Generative AI holds great promise, but should be used with caution and oversight in legal practice. Attorneys using generative AI should:

  • Always cross-validate data provided by AI tools. For example, cross-reference AI-generated information with traditional legal databases or solicit expert human opinions.
  • Strive for a balanced integration of AI within your workflows so that it complements rather than replaces your skills.
  • Avoid sending sensitive data (including attorney-client privilege information and client confidential information) to the generating AI application. unless appropriate data security measures and contractual terms are in place to prevent the use of such information for AI training and loss of privilege or confidentiality.
  • Stay up to date on the latest AI applications in the field and their potential pitfalls.

important point

The usefulness of generative AI in tasks such as assisting legal investigations, suggesting potential questions for depositions and oral arguments cannot be ignored, but its use requires appropriate caution. This is not only due to the complexity and critical nature of litigation work, but especially when using “open” generative AI to generate content that appears to be existing case law (in fact it is not). or disclosure of privileged or confidential customer information. tool.

While Judge Starr’s order and Judge Fuentes’ enforcement order are the first of their kind, more rules governing the use of generative AI in legal proceedings are likely to emerge.

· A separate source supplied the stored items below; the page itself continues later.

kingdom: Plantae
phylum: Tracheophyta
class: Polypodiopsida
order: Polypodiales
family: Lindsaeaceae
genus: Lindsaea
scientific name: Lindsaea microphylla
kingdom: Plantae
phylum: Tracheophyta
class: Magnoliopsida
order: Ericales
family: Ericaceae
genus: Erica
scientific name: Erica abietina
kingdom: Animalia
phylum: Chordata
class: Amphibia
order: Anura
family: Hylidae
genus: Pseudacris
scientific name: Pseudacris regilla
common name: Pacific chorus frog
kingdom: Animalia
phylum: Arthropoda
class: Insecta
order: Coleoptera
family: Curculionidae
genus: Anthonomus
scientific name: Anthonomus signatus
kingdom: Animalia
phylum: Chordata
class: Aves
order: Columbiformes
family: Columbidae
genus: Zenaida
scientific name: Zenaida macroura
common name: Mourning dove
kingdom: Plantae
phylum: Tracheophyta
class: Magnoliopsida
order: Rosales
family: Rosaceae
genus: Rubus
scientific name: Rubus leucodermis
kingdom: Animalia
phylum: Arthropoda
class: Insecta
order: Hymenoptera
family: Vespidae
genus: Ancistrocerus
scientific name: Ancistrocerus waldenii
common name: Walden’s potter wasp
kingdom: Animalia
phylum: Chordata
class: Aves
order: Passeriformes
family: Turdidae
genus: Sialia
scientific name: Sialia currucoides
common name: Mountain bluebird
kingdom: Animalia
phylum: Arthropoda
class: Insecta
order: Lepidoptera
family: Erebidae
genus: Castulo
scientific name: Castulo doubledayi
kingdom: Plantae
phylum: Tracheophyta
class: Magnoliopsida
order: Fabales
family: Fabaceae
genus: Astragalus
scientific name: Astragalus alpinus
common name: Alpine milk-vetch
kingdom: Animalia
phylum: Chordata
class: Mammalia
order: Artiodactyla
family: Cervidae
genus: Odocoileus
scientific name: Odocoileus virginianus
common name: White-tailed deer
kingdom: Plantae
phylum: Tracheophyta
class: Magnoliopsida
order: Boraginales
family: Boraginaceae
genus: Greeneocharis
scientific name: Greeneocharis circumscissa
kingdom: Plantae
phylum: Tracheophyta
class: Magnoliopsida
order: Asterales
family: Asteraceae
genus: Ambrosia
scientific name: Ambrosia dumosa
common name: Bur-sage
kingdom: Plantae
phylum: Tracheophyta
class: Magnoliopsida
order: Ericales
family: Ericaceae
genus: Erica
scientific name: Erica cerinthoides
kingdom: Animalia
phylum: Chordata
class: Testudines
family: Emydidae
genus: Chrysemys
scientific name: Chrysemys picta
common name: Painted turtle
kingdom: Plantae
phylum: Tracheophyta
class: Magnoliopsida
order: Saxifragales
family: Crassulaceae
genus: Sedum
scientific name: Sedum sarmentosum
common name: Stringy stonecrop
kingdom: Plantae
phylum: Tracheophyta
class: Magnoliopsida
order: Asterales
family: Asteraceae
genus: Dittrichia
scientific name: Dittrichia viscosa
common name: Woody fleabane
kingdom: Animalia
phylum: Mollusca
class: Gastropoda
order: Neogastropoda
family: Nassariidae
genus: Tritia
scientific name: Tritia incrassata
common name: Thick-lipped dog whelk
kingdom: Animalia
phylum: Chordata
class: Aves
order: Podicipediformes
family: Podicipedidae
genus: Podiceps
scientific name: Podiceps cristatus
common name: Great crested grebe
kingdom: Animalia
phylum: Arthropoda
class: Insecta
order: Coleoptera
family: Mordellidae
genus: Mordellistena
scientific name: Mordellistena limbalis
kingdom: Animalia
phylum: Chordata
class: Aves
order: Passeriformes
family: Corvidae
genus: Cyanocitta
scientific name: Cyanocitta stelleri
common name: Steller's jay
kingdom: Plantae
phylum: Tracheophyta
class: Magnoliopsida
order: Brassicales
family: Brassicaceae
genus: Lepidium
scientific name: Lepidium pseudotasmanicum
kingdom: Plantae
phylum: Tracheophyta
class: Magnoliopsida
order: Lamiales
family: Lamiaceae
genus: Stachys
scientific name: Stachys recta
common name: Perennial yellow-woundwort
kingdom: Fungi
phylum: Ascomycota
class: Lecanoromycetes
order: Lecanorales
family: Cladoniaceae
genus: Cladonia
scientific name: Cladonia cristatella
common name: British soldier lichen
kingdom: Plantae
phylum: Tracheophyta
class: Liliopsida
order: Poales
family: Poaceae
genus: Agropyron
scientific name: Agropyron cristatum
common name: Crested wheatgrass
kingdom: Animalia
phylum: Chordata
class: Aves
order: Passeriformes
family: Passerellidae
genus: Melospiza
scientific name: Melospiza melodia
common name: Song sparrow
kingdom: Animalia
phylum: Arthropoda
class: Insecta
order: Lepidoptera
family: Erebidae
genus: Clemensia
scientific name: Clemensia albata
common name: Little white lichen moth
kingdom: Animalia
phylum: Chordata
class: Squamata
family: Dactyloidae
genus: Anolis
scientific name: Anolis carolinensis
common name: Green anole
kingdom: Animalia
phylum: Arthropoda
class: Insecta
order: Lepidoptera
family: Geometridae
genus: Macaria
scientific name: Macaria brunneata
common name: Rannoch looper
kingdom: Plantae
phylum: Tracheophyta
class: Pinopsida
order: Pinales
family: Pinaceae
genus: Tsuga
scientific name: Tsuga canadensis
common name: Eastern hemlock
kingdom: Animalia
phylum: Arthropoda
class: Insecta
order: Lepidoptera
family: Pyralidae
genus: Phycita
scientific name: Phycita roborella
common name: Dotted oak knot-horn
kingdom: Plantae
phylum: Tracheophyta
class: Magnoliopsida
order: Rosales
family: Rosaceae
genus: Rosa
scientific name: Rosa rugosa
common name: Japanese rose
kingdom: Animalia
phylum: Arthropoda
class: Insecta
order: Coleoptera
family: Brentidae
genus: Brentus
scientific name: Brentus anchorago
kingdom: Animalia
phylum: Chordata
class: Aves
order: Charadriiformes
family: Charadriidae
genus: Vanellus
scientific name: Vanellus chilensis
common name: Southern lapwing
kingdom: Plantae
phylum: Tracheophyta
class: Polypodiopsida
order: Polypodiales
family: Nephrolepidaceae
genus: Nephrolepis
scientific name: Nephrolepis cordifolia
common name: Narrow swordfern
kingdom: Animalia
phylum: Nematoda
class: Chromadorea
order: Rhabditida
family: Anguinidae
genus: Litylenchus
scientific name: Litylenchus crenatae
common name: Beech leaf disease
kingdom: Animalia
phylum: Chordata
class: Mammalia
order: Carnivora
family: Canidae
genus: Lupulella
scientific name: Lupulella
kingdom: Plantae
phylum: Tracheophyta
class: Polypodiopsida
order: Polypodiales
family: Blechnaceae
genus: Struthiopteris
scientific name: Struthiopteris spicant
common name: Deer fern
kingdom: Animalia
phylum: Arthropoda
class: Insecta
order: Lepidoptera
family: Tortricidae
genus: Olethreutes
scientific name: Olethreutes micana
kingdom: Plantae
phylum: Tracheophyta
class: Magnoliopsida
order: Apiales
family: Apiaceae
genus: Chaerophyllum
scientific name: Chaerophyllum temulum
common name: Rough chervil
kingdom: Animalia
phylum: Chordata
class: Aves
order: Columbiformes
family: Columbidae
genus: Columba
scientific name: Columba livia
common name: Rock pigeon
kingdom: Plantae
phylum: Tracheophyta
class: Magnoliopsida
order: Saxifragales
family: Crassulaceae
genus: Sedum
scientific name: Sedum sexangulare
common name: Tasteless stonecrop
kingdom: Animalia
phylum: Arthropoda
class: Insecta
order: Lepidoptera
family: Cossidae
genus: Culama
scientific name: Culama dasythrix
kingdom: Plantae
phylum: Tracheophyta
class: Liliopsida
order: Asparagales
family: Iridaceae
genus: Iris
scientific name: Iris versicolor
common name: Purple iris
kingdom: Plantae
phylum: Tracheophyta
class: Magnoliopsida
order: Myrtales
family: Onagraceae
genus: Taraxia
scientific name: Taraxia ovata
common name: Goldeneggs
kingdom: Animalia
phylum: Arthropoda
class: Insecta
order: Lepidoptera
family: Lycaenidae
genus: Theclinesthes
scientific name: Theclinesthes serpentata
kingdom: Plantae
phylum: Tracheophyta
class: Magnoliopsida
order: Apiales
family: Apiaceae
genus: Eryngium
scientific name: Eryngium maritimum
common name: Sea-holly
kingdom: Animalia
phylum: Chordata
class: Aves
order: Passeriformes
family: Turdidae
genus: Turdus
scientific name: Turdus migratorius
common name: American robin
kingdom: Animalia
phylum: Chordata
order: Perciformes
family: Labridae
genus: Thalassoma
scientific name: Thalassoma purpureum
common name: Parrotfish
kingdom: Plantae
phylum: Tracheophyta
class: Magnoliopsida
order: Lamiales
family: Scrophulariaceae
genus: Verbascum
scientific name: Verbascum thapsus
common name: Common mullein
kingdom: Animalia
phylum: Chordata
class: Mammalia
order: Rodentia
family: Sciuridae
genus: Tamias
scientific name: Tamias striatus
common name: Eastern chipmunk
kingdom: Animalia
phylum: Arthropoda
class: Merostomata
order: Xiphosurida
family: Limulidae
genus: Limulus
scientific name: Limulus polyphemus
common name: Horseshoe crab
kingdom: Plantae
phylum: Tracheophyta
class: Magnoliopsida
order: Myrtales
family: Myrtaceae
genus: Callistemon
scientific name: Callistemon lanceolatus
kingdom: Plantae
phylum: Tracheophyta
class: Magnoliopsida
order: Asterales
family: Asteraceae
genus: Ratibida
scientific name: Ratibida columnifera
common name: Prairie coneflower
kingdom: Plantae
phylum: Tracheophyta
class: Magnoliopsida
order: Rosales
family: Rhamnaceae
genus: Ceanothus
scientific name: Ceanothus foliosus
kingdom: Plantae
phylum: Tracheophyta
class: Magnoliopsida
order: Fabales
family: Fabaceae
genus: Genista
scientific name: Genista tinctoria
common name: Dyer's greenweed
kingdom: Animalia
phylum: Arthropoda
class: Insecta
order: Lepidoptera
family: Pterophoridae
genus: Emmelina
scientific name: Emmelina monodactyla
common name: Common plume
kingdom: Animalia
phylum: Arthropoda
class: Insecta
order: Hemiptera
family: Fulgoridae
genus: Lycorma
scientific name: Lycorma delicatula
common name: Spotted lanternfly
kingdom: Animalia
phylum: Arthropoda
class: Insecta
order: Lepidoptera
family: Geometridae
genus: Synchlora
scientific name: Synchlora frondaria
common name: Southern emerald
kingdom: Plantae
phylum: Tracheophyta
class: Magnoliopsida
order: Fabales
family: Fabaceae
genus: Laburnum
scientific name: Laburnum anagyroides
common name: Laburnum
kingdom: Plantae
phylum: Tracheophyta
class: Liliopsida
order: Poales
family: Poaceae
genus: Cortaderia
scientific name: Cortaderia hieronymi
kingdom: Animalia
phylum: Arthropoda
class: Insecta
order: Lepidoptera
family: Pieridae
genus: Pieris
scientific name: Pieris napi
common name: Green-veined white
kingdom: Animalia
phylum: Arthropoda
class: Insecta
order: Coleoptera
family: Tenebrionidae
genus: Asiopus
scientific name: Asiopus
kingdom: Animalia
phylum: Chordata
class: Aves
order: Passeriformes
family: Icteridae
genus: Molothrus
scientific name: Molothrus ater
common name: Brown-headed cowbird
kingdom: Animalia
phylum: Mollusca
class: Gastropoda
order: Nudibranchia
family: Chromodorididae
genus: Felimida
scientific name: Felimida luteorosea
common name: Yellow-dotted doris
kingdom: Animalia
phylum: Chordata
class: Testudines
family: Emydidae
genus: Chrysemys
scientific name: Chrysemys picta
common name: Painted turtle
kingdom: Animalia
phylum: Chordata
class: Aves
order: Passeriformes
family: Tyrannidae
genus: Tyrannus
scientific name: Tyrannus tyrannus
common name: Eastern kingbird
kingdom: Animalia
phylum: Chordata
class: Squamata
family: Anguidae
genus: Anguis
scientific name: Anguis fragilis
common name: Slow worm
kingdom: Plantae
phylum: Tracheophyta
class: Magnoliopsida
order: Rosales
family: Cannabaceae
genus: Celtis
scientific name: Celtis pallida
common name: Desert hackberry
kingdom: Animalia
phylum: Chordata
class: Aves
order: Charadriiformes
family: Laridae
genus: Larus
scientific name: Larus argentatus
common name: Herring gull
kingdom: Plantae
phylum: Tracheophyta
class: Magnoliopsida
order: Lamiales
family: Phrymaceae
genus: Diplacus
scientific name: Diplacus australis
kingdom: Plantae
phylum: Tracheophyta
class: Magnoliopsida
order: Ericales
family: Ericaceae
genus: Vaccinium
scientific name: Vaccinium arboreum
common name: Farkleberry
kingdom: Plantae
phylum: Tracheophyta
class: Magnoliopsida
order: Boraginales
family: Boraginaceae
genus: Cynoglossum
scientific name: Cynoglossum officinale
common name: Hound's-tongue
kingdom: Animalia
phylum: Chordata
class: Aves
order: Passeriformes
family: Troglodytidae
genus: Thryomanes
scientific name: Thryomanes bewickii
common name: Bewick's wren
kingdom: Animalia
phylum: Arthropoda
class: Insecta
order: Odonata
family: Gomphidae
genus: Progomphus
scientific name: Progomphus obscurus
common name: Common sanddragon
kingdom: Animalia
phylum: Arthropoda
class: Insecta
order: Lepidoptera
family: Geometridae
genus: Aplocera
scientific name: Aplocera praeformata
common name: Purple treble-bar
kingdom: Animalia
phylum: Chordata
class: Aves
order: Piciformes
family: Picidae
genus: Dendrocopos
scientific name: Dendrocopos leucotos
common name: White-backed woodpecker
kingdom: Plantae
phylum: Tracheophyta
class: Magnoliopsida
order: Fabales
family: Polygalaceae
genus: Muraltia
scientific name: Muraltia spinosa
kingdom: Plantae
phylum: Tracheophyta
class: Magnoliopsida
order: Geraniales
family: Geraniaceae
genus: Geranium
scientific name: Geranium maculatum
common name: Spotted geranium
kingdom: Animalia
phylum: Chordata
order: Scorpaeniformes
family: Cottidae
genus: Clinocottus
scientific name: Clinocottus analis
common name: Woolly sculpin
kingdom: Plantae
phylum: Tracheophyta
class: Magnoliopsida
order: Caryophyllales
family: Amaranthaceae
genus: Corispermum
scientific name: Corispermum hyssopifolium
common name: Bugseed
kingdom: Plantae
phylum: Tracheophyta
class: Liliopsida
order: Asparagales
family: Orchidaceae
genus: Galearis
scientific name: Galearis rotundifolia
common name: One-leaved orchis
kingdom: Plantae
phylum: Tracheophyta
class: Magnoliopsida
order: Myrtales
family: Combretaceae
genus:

Continuous awareness of new rules is an important first step.

The authors would like to thank Summer Associate Emma Donnelly for her contributions to this update..


[1] Other Order No. 2 (ND Tex. 2023) for Mandatory Certification on Generative Artificial Intelligence.

[2] identification.

[3] Civil Procedure Permanent Order Against Judge Fuentes at 2:00 (ND, Illinois, May 31, 2023) (Requires Disclosure of Use of Generative AI, Including Tools and How to Use Them, and Warns of Reliance on AI Tools) Federal Civil Litigation It may not constitute a reasonable investigation under the Rules of Procedure 11).

[4] Instructions that indicate the cause with 1. Roberto Mata vs Avianca AirlinesNo. 1:22-cv-01461-PKC (SDNY, 4 May 2023), ECF No. 31 (Castel, J.).